## PROMPT:
An exact repetition of the data is required; no picture should appear in it.

******************************

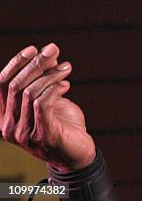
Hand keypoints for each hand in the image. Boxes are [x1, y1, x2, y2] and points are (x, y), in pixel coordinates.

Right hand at [0, 43, 95, 170]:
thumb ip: (44, 79)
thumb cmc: (61, 123)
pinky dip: (54, 89)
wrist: (75, 152)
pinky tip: (66, 85)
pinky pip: (42, 104)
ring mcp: (23, 133)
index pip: (2, 83)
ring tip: (66, 68)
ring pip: (30, 92)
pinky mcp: (42, 136)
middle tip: (53, 50)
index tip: (33, 48)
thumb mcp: (49, 97)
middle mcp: (8, 126)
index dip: (16, 63)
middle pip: (15, 85)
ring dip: (50, 75)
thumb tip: (47, 51)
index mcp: (4, 116)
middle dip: (35, 63)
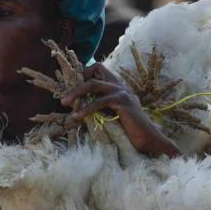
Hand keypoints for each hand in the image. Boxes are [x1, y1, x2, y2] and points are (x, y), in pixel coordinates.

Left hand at [60, 63, 180, 157]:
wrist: (147, 140)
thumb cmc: (128, 132)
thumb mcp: (109, 116)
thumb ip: (97, 107)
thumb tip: (75, 106)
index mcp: (116, 87)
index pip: (97, 69)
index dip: (83, 75)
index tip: (71, 89)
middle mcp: (119, 85)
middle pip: (93, 74)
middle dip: (75, 85)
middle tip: (63, 100)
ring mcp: (122, 92)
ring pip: (93, 84)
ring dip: (76, 93)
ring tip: (65, 104)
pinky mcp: (123, 101)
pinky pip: (100, 101)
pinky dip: (86, 108)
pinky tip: (78, 116)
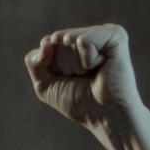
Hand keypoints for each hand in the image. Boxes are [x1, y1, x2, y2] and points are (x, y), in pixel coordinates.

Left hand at [25, 23, 140, 127]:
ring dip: (77, 65)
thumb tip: (47, 42)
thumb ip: (34, 62)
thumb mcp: (46, 86)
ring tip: (93, 74)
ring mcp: (101, 32)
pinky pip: (84, 41)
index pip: (47, 43)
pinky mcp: (115, 34)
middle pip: (57, 39)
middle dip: (65, 66)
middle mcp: (87, 35)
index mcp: (73, 44)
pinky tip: (102, 67)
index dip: (52, 67)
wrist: (105, 117)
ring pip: (69, 39)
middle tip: (84, 78)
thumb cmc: (79, 103)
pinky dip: (89, 60)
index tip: (70, 79)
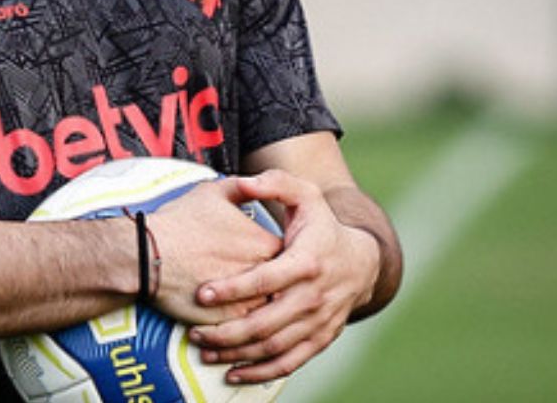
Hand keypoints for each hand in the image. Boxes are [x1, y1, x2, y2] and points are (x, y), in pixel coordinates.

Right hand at [146, 179, 283, 325]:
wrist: (148, 254)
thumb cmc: (180, 222)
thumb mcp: (213, 192)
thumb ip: (243, 187)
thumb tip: (254, 183)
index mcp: (266, 245)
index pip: (290, 255)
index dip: (277, 255)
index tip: (262, 254)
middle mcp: (265, 277)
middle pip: (283, 285)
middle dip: (274, 283)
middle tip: (256, 278)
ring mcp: (249, 302)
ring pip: (267, 309)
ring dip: (259, 305)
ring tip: (243, 299)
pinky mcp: (231, 323)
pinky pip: (247, 328)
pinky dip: (242, 324)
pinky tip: (229, 314)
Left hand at [188, 169, 381, 384]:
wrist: (362, 261)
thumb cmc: (321, 225)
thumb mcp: (306, 195)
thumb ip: (276, 184)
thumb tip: (245, 181)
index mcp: (307, 261)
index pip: (267, 280)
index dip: (234, 289)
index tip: (202, 294)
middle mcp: (315, 296)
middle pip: (268, 323)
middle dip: (228, 331)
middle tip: (194, 333)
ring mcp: (320, 321)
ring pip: (276, 347)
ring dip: (239, 354)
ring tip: (205, 351)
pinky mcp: (321, 338)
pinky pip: (291, 362)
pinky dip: (262, 372)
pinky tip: (233, 374)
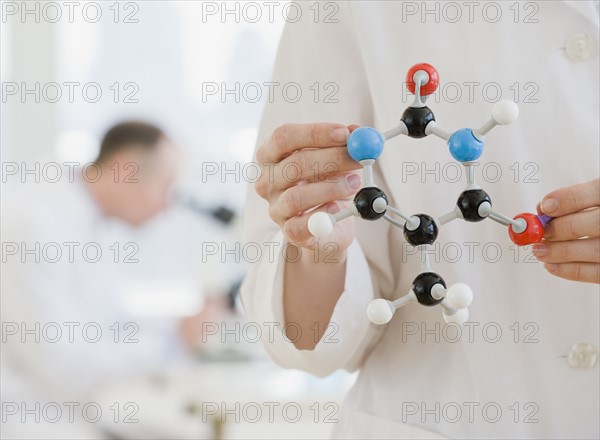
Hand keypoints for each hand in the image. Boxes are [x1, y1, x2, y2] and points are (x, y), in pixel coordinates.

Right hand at [255, 123, 361, 256]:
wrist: (329, 224)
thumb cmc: (326, 184)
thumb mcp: (335, 160)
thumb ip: (344, 145)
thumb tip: (357, 131)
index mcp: (271, 155)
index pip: (284, 137)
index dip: (314, 133)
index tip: (344, 134)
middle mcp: (267, 181)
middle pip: (293, 165)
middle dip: (331, 159)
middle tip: (357, 158)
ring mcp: (275, 208)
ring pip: (296, 197)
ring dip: (331, 188)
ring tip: (354, 183)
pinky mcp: (288, 231)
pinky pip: (301, 225)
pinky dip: (321, 215)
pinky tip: (337, 208)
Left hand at [533, 178, 599, 283]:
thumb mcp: (597, 198)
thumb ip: (575, 200)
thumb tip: (544, 209)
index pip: (598, 191)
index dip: (568, 199)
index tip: (545, 206)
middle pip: (595, 222)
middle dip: (561, 228)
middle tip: (542, 232)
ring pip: (594, 250)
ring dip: (560, 251)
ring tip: (540, 250)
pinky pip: (596, 273)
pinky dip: (570, 270)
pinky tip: (552, 265)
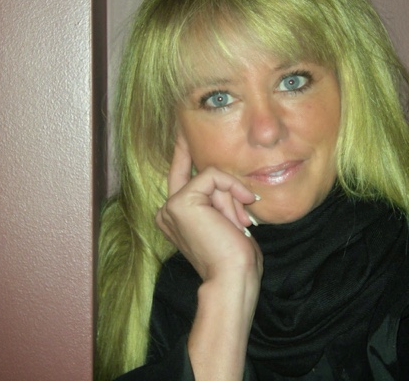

******************************

## FINISHED TASK:
Hand keypoints for each hand in the image. Boxes are [x1, y1, x2, y2] and points are (x, y), in pixel coordinates.

Right hand at [0, 43, 95, 170]:
thumb ip: (44, 79)
thumb cmc: (61, 123)
pinky dip: (54, 89)
wrist: (75, 152)
pinky tip: (66, 85)
pinky pip: (42, 104)
ring mcp: (23, 133)
index pip: (2, 83)
ring tip: (66, 68)
ring pip: (30, 92)
pinky mcp: (42, 136)
middle tip: (53, 50)
index tip: (33, 48)
thumb mcp: (49, 97)
middle mcp: (8, 126)
index dip: (16, 63)
middle pip: (15, 85)
ring dip: (50, 75)
thumb tip: (47, 51)
index mcp: (4, 116)
middle dip: (35, 63)
Hand keypoints for each hand in the image. Boxes are [x1, y1, x2, y2] and points are (x, y), in pixel coordinates.

Left hand at [60, 63, 180, 157]:
wrist: (147, 140)
thumb cmc: (128, 132)
thumb mcp: (109, 116)
thumb ip: (97, 107)
thumb tip: (75, 106)
index mcp: (116, 87)
index pip: (97, 69)
index dip: (83, 75)
index tip: (71, 89)
middle mcp: (119, 85)
middle pip: (93, 74)
middle dip: (75, 85)
middle tip: (63, 100)
ring mcp: (122, 92)
ring pip: (93, 84)
ring dip: (76, 93)
ring tip: (65, 104)
pinky mcp: (123, 101)
pinky pip: (100, 101)
pinky dip: (86, 108)
pinky tip: (78, 116)
Hand keypoints for each hand in the image. Boxes are [x1, y1, x2, y2] and points are (x, y), in pixel coordinates.

Left hand at [25, 23, 140, 127]:
ring dip: (77, 65)
thumb tip: (47, 42)
thumb ip: (34, 62)
thumb mcp: (46, 86)
ring tip: (93, 74)
ring mcp: (101, 32)
pinky pip: (84, 41)
index pip: (47, 43)
pinky mcp: (115, 34)
middle pip: (57, 39)
middle dip: (65, 66)
middle mcp: (87, 35)
index mcp: (73, 44)
pinky tip: (102, 67)
index dip: (52, 67)
wrist: (105, 117)
ring pip: (69, 39)
middle tip: (84, 78)
thumb cmc: (79, 103)
pinky dip: (89, 60)
index tip: (70, 79)
Hand keypoints for each hand in the image. Boxes are [x1, y1, x2, y2] and points are (x, y), in pixel coordinates.

Right hand at [146, 179, 283, 325]:
wrist: (148, 254)
thumb cmc: (180, 222)
thumb mcp: (213, 192)
thumb ip: (243, 187)
thumb tip: (254, 183)
index mcp: (266, 245)
index pip: (290, 255)
index dip: (277, 255)
index tip: (262, 254)
middle mcp: (265, 277)
middle pip: (283, 285)
middle dip: (274, 283)
middle tip: (256, 278)
ring mcp: (249, 302)
ring pip: (267, 309)
ring dip: (259, 305)
ring tip: (243, 299)
pinky mcp: (231, 323)
pinky pip: (247, 328)
pinky dip: (242, 324)
pinky tip: (229, 314)
Left hand at [188, 169, 381, 384]:
wrist: (362, 261)
thumb cmc: (321, 225)
thumb mcp: (306, 195)
thumb ip: (276, 184)
thumb tip: (245, 181)
index mcp: (307, 261)
index pip: (267, 280)
index dip: (234, 289)
index tip: (202, 294)
middle mcp: (315, 296)
middle pip: (268, 323)
middle dip: (228, 331)
middle tip: (194, 333)
ring mcp: (320, 321)
ring pip: (276, 347)
ring dip: (239, 354)
ring tip: (205, 351)
pinky mcp: (321, 338)
pinky pip: (291, 362)
pinky dip: (262, 372)
pinky tip: (233, 374)
Hand keypoints for each hand in the image. Boxes are [x1, y1, x2, y2] and points are (x, y), in pixel coordinates.

Right hand at [255, 123, 361, 256]:
wrist: (329, 224)
thumb cmc: (326, 184)
thumb mcp: (335, 160)
thumb ip: (344, 145)
thumb tip: (357, 131)
index mcp: (271, 155)
index pip: (284, 137)
index dip: (314, 133)
index tip: (344, 134)
middle mcp: (267, 181)
middle pip: (293, 165)
middle dip: (331, 159)
middle tip: (357, 158)
ring mcp: (275, 208)
ring pip: (296, 197)
ring dip: (331, 188)
ring tip: (354, 183)
pinky mcp: (288, 231)
pinky pip: (301, 225)
pinky dip: (321, 215)
pinky tip: (337, 208)
Left hand at [533, 178, 599, 283]:
thumb mcp: (597, 198)
thumb ip: (575, 200)
thumb tip: (544, 209)
index pip: (598, 191)
index dip: (568, 199)
index tip: (545, 206)
middle pip: (595, 222)
middle dip: (561, 228)
middle tip: (542, 232)
ring pip: (594, 250)
ring dip: (560, 251)
ring tip: (540, 250)
pinky pip: (596, 273)
pinky dip: (570, 270)
pinky tip: (552, 265)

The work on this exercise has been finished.